Dokwe has long been spruiked as one of Zimbabwe’s largest undeveloped projects. It boasts an estimated resource of over one million ounces and a pre-feasibility study released earlier this year suggested an open-pit operation run at the site could produce as much as 65,000oz over the next 13 years.
Beyond its fascinating Dokwe proposition, Ariana also owns two gold-silver projects in Turkey and is running exploration in Cyprus and Kosovo.
It has an early-stage Oz presence through subsidiary Asgard Metals, too.
But, while all that wowed traders Wednesday, there was a simpler selling point: Gold.
“Gold companies listed on the ASX have attracted significant investor interest of late,” the company’s managing director, Dr. Kerim Sener, explained while overseeing Ariana’s midday IPO launch on Wednesday.
Ariana plans to use that interest to “[help] achieve a more attractive valuation in respect to its major development-stage Dokwe gold project.”
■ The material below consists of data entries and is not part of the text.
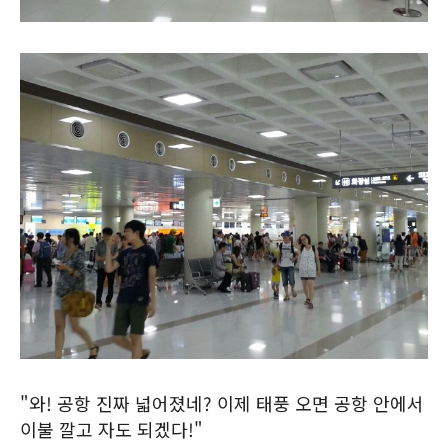
"와! 공항 진짜 넓어졌네? 이제 태풍 오면 공항 안에서
이불 깔고 자도 되겠다!"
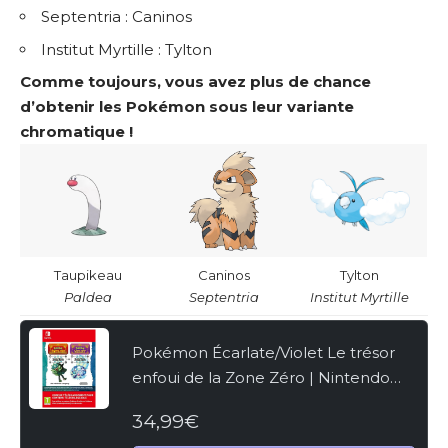
Septentria : Caninos
Institut Myrtille : Tylton
Comme toujours, vous avez plus de chance
d’obtenir les Pokémon sous leur variante
chromatique !
Taupikeau
Caninos
Tylton
Paldea
Septentria
Institut Myrtille
Pokémon Écarlate/Violet Le trésor
enfoui de la Zone Zéro | Nintendo
Switch – Code jeu à télécharger
34,99€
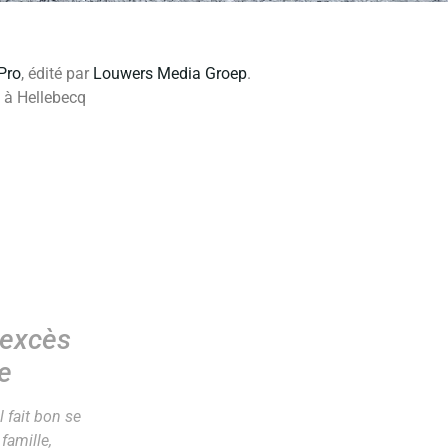
Pro
, édité par
Louwers Media Groep
.
é à Hellebecq
 excès
e
l fait bon se
famille,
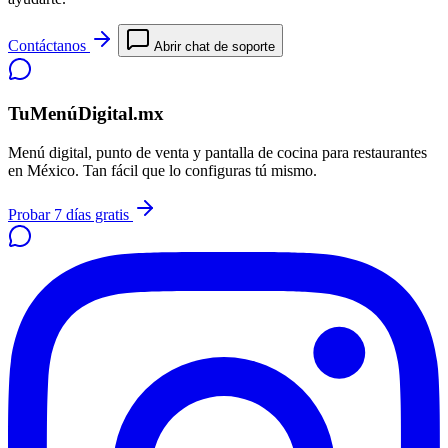
Contáctanos
Abrir chat de soporte
TuMenúDigital.mx
Menú digital, punto de venta y pantalla de cocina para restaurantes
en México. Tan fácil que lo configuras tú mismo.
Probar 7 días gratis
Now, following its big first day, the gold miner appears to be a wait-and-watch for Aussie traders for the rest of Week 37 – there’s been little price action under the “AA2” ticker through to lunch Thursday.
Stats website ADVFN’s Buy/Sell tracker shows four sell transactions since 10am, paired with just five buy orders; some 50K units were picked up total.
Price-wise, AA2 remains at that 30c mark it earned on its first trade day.